Given instruction => Please rewrite the lines below as a numbered list, leaving out any blank lines and the pictures.

Records shown =>
■ ■ ■ ■

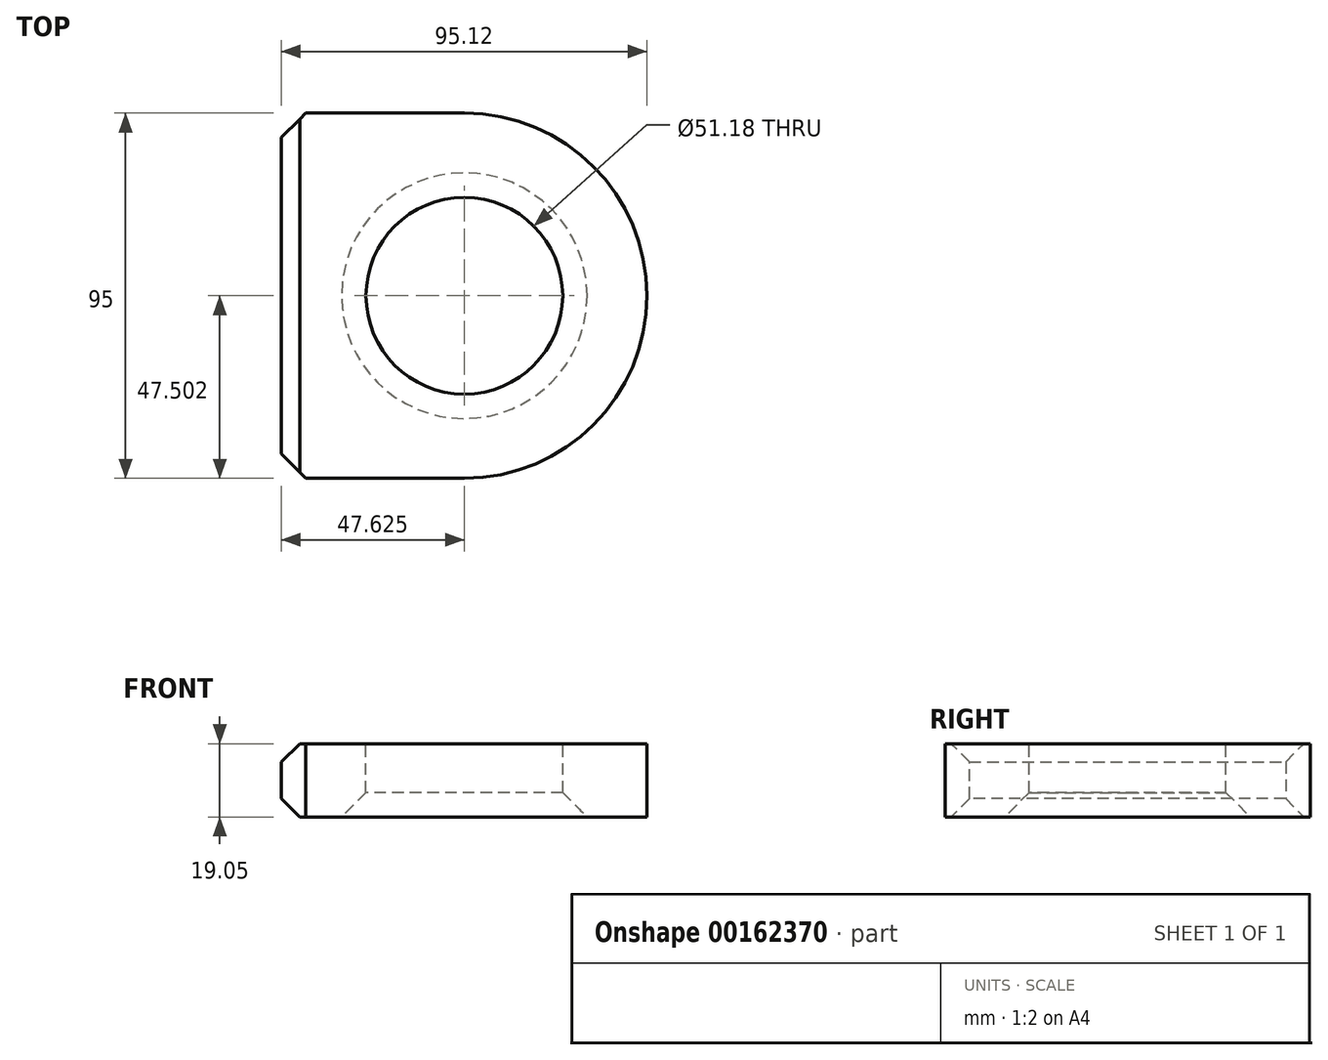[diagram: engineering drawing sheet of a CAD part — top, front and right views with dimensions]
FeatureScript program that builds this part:
annotation { "Feature Type Name" : "Feature", "Feature Type Description" : "" }
export const myFeature = defineFeature(function(context is Context, id is Id, definition is map)
    precondition{}
    {
        {
            var Q0;
            Q0=qCreatedBy(makeId("Top.planeOp"),FACE);
            var sketch = newSketch(context, id + "F0", { "sketchPlane" : qUnion([Q0])});
            skLineSegment(sketch, "E0.bottom", {"start": v(0, 0) * mm, "end": v(47.62, 0) * mm});
            skLineSegment(sketch, "E0.top", {"start": v(0, -95) * mm, "end": v(47.62, -95) * mm});
            skLineSegment(sketch, "E0.left", {"start": v(0, 0) * mm, "end": v(0, -95) * mm});
            skArc(sketch, "E1", {"start": v(47.62, -95) * mm, "mid": v(95.12, -47.5) * mm, "end": v(47.63, 0) * mm});
            skSolve(sketch);
        }
        {
            var Q0;
            Q0 = qSketchRegion(id + "F0", true);
            extrude(context, id + "F1", {"entities" : qUnion([Q0]), "depth" : 19.05 * mm});
        }
        {
            var Q0;
            Q0=makeQuery(id+"F1.opExtrude","CAP_FACE",FACE,{"disambiguationData":[OSD([sQuery(id+"F0.wireOp",EDGE,"E0.bottom"),sQuery(id+"F0.wireOp",EDGE,"E0.top"),sQuery(id+"F0.wireOp",EDGE,"E0.left"),sQuery(id+"F0.wireOp",EDGE,"E1")])],"isStart":false});
            var sketch = newSketch(context, id + "F2", { "sketchPlane" : qUnion([Q0])});
            skCircle(sketch, "E2", {"center": v(47.62, -47.5) * mm, "radius": 25.6 * mm});
            skSolve(sketch);
        }
        {
            var Q0;
            Q0 = qSketchRegion(id + "F2", true);
            extrude(context, id + "F3", {"entities" : qUnion([Q0]), "operationType" : NewBodyOperationType.REMOVE, "endBound" : BoundingType.THROUGH_ALL, "oppositeDirection" : true, "depth" : 25.4 * mm});
        }
        {
            var Q0;
            Q0=makeQuery(id+"F1.opExtrude","SWEPT_EDGE",EDGE,{"disambiguationData":[OSD([sQuery(id+"F0.wireOp",EDGE,"E0.bottom"),sQuery(id+"F0.wireOp",EDGE,"E0.left")])]});
            var Q1;
            Q1=makeQuery(id+"F1.opExtrude","SWEPT_EDGE",EDGE,{"disambiguationData":[OSD([sQuery(id+"F0.wireOp",EDGE,"E0.top"),sQuery(id+"F0.wireOp",EDGE,"E0.left")])]});
            var Q2;
            Q2=makeQuery(id+"F3.boolean.opBoolean","COPY",EDGE,{"derivedFrom":makeQuery(id+"F3.opExtrude","CAP_EDGE",EDGE,{"disambiguationData":[OSD([sQuery(id+"F2.wireOp",EDGE,"E2")])],"isStart":true})});
            var Q3;
            Q3=makeQuery(id+"F3.boolean.opBoolean","INTERSECT",EDGE,{"derivedFrom":[makeQuery(id+"F1.opExtrude","CAP_FACE",FACE,{"disambiguationData":[OSD([sQuery(id+"F0.wireOp",EDGE,"E0.bottom"),sQuery(id+"F0.wireOp",EDGE,"E0.top"),sQuery(id+"F0.wireOp",EDGE,"E0.left"),sQuery(id+"F0.wireOp",EDGE,"E1")])],"isStart":true}),makeQuery(id+"F3.opExtrude","SWEPT_FACE",FACE,{"disambiguationData":[OSD([sQuery(id+"F2.wireOp",EDGE,"E2")])]})]});
            chamfer(context, id + "F4", {"entities" : qUnion([Q0, Q1, Q2, Q3]), "width" : 6.35 * mm, "tangentPropagation" : true});
        }
        {
            var Q0;
            Q0=makeQuery(id+"F1.opExtrude","CAP_EDGE",EDGE,{"disambiguationData":[OSD([sQuery(id+"F0.wireOp",EDGE,"E0.left")])],"isStart":false});
            var Q1;
            Q1=makeQuery(id+"F1.opExtrude","CAP_EDGE",EDGE,{"disambiguationData":[OSD([sQuery(id+"F0.wireOp",EDGE,"E0.left")])],"isStart":true});
            chamfer(context, id + "F5", {"entities" : qUnion([Q0, Q1]), "width" : 4.76 * mm, "tangentPropagation" : true});
        }
    });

■ ■ ■ ■

Response below =>
1. [diagram: engineering drawing sheet of a CAD part — top, front and right views with dimensions]
2. FeatureScript program that builds this part:
3. annotation { "Feature Type Name" : "Feature", "Feature Type Description" : "" }
4. export const myFeature = defineFeature(function(context is Context, id is Id, definition is map)
5.     precondition{}
6.     {
7.         {
8.             var Q0;
9.             Q0=qCreatedBy(makeId("Top.planeOp"),FACE);
10.             var sketch = newSketch(context, id + "F0", { "sketchPlane" : qUnion([Q0])});
11.             skLineSegment(sketch, "E0.bottom", {"start": v(0, 0) * mm, "end": v(47.62, 0) * mm});
12.             skLineSegment(sketch, "E0.top", {"start": v(0, -95) * mm, "end": v(47.62, -95) * mm});
13.             skLineSegment(sketch, "E0.left", {"start": v(0, 0) * mm, "end": v(0, -95) * mm});
14.             skArc(sketch, "E1", {"start": v(47.62, -95) * mm, "mid": v(95.12, -47.5) * mm, "end": v(47.63, 0) * mm});
15.             skSolve(sketch);
16.         }
17.         {
18.             var Q0;
19.             Q0 = qSketchRegion(id + "F0", true);
20.             extrude(context, id + "F1", {"entities" : qUnion([Q0]), "depth" : 19.05 * mm});
21.         }
22.         {
23.             var Q0;
24.             Q0=makeQuery(id+"F1.opExtrude","CAP_FACE",FACE,{"disambiguationData":[OSD([sQuery(id+"F0.wireOp",EDGE,"E0.bottom"),sQuery(id+"F0.wireOp",EDGE,"E0.top"),sQuery(id+"F0.wireOp",EDGE,"E0.left"),sQuery(id+"F0.wireOp",EDGE,"E1")])],"isStart":false});
25.             var sketch = newSketch(context, id + "F2", { "sketchPlane" : qUnion([Q0])});
26.             skCircle(sketch, "E2", {"center": v(47.62, -47.5) * mm, "radius": 25.6 * mm});
27.             skSolve(sketch);
28.         }
29.         {
30.             var Q0;
31.             Q0 = qSketchRegion(id + "F2", true);
32.             extrude(context, id + "F3", {"entities" : qUnion([Q0]), "operationType" : NewBodyOperationType.REMOVE, "endBound" : BoundingType.THROUGH_ALL, "oppositeDirection" : true, "depth" : 25.4 * mm});
33.         }
34.         {
35.             var Q0;
36.             Q0=makeQuery(id+"F1.opExtrude","SWEPT_EDGE",EDGE,{"disambiguationData":[OSD([sQuery(id+"F0.wireOp",EDGE,"E0.bottom"),sQuery(id+"F0.wireOp",EDGE,"E0.left")])]});
37.             var Q1;
38.             Q1=makeQuery(id+"F1.opExtrude","SWEPT_EDGE",EDGE,{"disambiguationData":[OSD([sQuery(id+"F0.wireOp",EDGE,"E0.top"),sQuery(id+"F0.wireOp",EDGE,"E0.left")])]});
39.             var Q2;
40.             Q2=makeQuery(id+"F3.boolean.opBoolean","COPY",EDGE,{"derivedFrom":makeQuery(id+"F3.opExtrude","CAP_EDGE",EDGE,{"disambiguationData":[OSD([sQuery(id+"F2.wireOp",EDGE,"E2")])],"isStart":true})});
41.             var Q3;
42.             Q3=makeQuery(id+"F3.boolean.opBoolean","INTERSECT",EDGE,{"derivedFrom":[makeQuery(id+"F1.opExtrude","CAP_FACE",FACE,{"disambiguationData":[OSD([sQuery(id+"F0.wireOp",EDGE,"E0.bottom"),sQuery(id+"F0.wireOp",EDGE,"E0.top"),sQuery(id+"F0.wireOp",EDGE,"E0.left"),sQuery(id+"F0.wireOp",EDGE,"E1")])],"isStart":true}),makeQuery(id+"F3.opExtrude","SWEPT_FACE",FACE,{"disambiguationData":[OSD([sQuery(id+"F2.wireOp",EDGE,"E2")])]})]});
43.             chamfer(context, id + "F4", {"entities" : qUnion([Q0, Q1, Q2, Q3]), "width" : 6.35 * mm, "tangentPropagation" : true});
44.         }
45.         {
46.             var Q0;
47.             Q0=makeQuery(id+"F1.opExtrude","CAP_EDGE",EDGE,{"disambiguationData":[OSD([sQuery(id+"F0.wireOp",EDGE,"E0.left")])],"isStart":false});
48.             var Q1;
49.             Q1=makeQuery(id+"F1.opExtrude","CAP_EDGE",EDGE,{"disambiguationData":[OSD([sQuery(id+"F0.wireOp",EDGE,"E0.left")])],"isStart":true});
50.             chamfer(context, id + "F5", {"entities" : qUnion([Q0, Q1]), "width" : 4.76 * mm, "tangentPropagation" : true});
51.         }
52.     });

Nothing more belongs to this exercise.